The ROC curves for the three models when selecting 10 frames, using each session for enrollment, are shown in Fig. 5. By analyzing the balance between accuracy and efficiency of the three evaluated models, we believe that the most adequate for mobile authentication is the MobileFaceNet network.

Fig. 5.
figure 5

ROC curves for the proposed method (selecting 10-frames) when each session is used as enrollment.

In Table 2 we compare the results obtained by the MobileFaceNet model in Protocol 1, with the best performing methods in [5]: Fisherfaces (FF), Sparse Representation-based Classification (SRC), and Mean-Sequence SRC (MSSRC). One can see clearly that our proposal outperforms the other methods by a large margin.

Table 2. Rank-1 Recognition rates (%) of state-of-the-art methods on Protocol 1 of UMD-AA dataset.

On the other hand, by analyzing the Area Under the Curve (AUC) for this model on Fig. 5, it can be seen that it is much more higher than those exhibit in [15]. In Table 3 the EER values for the proposed strategy, using the MobileFaceNet model, are compared with those based on attributes presented in [15], and it is corroborated the superiority of the proposal.

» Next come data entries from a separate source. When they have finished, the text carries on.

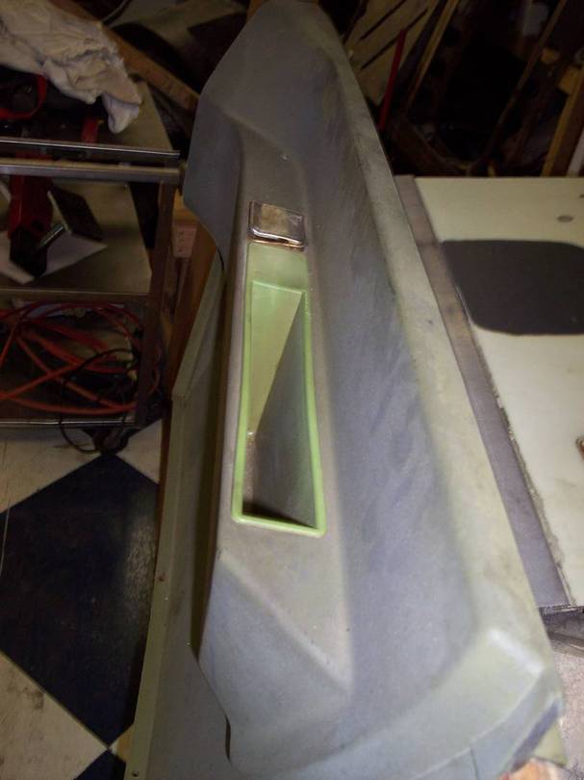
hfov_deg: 37.7
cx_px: 292
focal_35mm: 38
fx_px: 855
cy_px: 390
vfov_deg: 49.0
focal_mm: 8
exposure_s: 1/30
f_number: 2.8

Table 3. EER for different methods in UMD-AA dataset.

5 Conclusion

In this paper an approach for face active authentication on mobile devices is presented. The proposal makes use of facial landmarks to efficiently select the best frames of a face video sequence. It is shown that, for three different CNN models, selecting the best frames is not only more efficient but also more accurate than using all frames of a video sequence captured during an authentication session.